When eighty percent (80%) or more of a person’s skin is affected by generalized redness, inflammation and scaling, dermatologists describe this as erythroderma. Erythroderma is defined as abnormal redness of the skin over widespread areas of the body.  Although there are multiple possible causes of erythroderma, including drug reactions or severe psoriasis, the presence of erythroderma is particularly important to recognize in mycosis fungoides (MF) and Sézary syndrome (SS). Patients who are erythrodermic secondary to MF/SS often suffer from severe itching all over their bodies, which can interfere with sleep or otherwise impact their daily lives. Their skin may also feel tight or painful, and they often feel very sensitive to cold temperatures. The presence of erythroderma is associated with more advanced disease, and erythrodermic MF patients have a higher risk of lymphoma involvement outside of the skin compared to those patients with less extensive skin involvement. 

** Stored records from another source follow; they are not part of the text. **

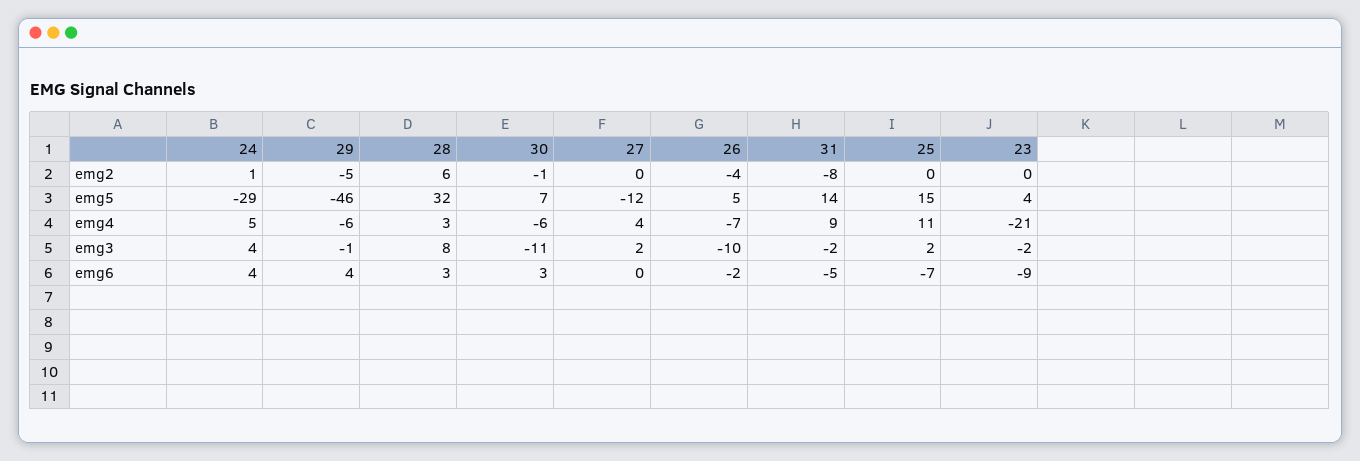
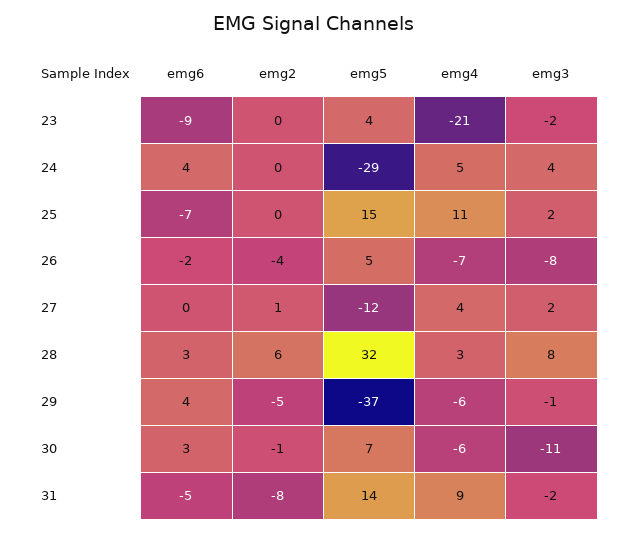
  {
    "24": {
-     "emg2": 1,
+     "emg2": 0,
      "emg5": -29,
      "emg4": 5,
      "emg3": 4,
      "emg6": 4
    },
    "29": {
      "emg2": -5,
-     "emg5": -46,
+     "emg5": -37,
      "emg4": -6,
      "emg3": -1,
      "emg6": 4
    },
    "28": {
      "emg2": 6,
      "emg5": 32,
      "emg4": 3,
      "emg3": 8,
      "emg6": 3
    },
    "30": {
      "emg2": -1,
      "emg5": 7,
      "emg4": -6,
      "emg3": -11,
      "emg6": 3
    },
    "27": {
-     "emg2": 0,
+     "emg2": 1,
      "emg5": -12,
      "emg4": 4,
      "emg3": 2,
      "emg6": 0
    },
    "26": {
      "emg2": -4,
      "emg5": 5,
      "emg4": -7,
-     "emg3": -10,
+     "emg3": -8,
      "emg6": -2
    },
    "31": {
      "emg2": -8,
      "emg5": 14,
      "emg4": 9,
      "emg3": -2,
      "emg6": -5
    },
    "25": {
      "emg2": 0,
      "emg5": 15,
      "emg4": 11,
      "emg3": 2,
      "emg6": -7
    },
    "23": {
      "emg2": 0,
      "emg5": 4,
      "emg4": -21,
      "emg3": -2,
      "emg6": -9
    }
  }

For patients suffering from erythroderma secondary to MF/SS, it is most important to be closely followed by an experienced dermatologist or oncologist. In addition to the medications that might be prescribed to treat their condition, patients may benefit from steps at home to care for their skin. Good nutrition and hydration are important because erythroderma causes a person’s body to lose water and expend a lot of energy. Generous applications of petroleum jelly or other bland moisturizer, as well as topical steroids if prescribed by the person’s doctor, can help provide comfort and support the barrier function of the skin. Because skin infections can be a big problem for these patients, measures to reduce bacteria on the skin (such as dilute bleach baths, antibiotics, or antibacterial soaps) might also be recommended.